When people speak of the world’s largest nation, they no longer say “Russia.” Instead, it’s “Putin’s Russia,” a sentiment reflected in the title of Nina Khruscheva and Jeffrey Tayler’s travel book, In Putin’s Footsteps: Searching For The Soul of the Empire. Khruscheva, as the reader might guess, is the granddaughter of the former Soviet premier, the famous shoe-banging Nikita Khrushchev. This gives the book an emotional appeal. Khruscheva lives in self-imposed exile in New York. She loves her homeland and is at turns, both disappointed by its stubbornness to go full Western, while being inspired by the pride ordinary people take in their hometowns.
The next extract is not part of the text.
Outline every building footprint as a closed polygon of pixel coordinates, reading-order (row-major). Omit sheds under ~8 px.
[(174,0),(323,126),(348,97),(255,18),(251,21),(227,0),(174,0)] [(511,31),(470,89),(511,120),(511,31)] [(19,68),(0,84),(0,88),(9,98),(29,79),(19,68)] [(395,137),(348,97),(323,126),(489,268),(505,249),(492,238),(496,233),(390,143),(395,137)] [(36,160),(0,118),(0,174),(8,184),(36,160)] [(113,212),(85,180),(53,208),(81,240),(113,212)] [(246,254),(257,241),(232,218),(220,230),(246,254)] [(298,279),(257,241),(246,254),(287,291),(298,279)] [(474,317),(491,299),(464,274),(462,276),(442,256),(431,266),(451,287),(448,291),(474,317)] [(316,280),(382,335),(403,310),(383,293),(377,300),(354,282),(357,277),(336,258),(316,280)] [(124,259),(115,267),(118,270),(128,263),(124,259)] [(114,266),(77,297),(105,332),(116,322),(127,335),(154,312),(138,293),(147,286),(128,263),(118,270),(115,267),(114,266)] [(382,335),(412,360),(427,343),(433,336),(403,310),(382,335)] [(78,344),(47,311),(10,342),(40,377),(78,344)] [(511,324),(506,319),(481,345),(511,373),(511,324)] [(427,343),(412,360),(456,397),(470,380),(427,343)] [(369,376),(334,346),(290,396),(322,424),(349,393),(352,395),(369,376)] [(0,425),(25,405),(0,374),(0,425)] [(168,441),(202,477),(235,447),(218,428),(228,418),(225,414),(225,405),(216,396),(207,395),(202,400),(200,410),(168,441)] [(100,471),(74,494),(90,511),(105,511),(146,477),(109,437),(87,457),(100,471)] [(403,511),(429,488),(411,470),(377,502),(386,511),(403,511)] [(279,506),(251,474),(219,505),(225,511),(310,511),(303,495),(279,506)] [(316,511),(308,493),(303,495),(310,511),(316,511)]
The authors acknowledge Putin’s enduring popularity. Defeat in the Cold War was a humiliating experience. Russia, like the United States, China or India, is not so much a nation as a world unto itself. Full integration into an American-German-dominated West is not in the cards. The final line leaps out: Russia remains a nation where “the past is anything but past.” It reminds one of Faulkner’s observation, “The past isn’t dead. It isn’t even past.” Happy is the nation where its people have both feet firmly planted in a past, one both heroic and tragic.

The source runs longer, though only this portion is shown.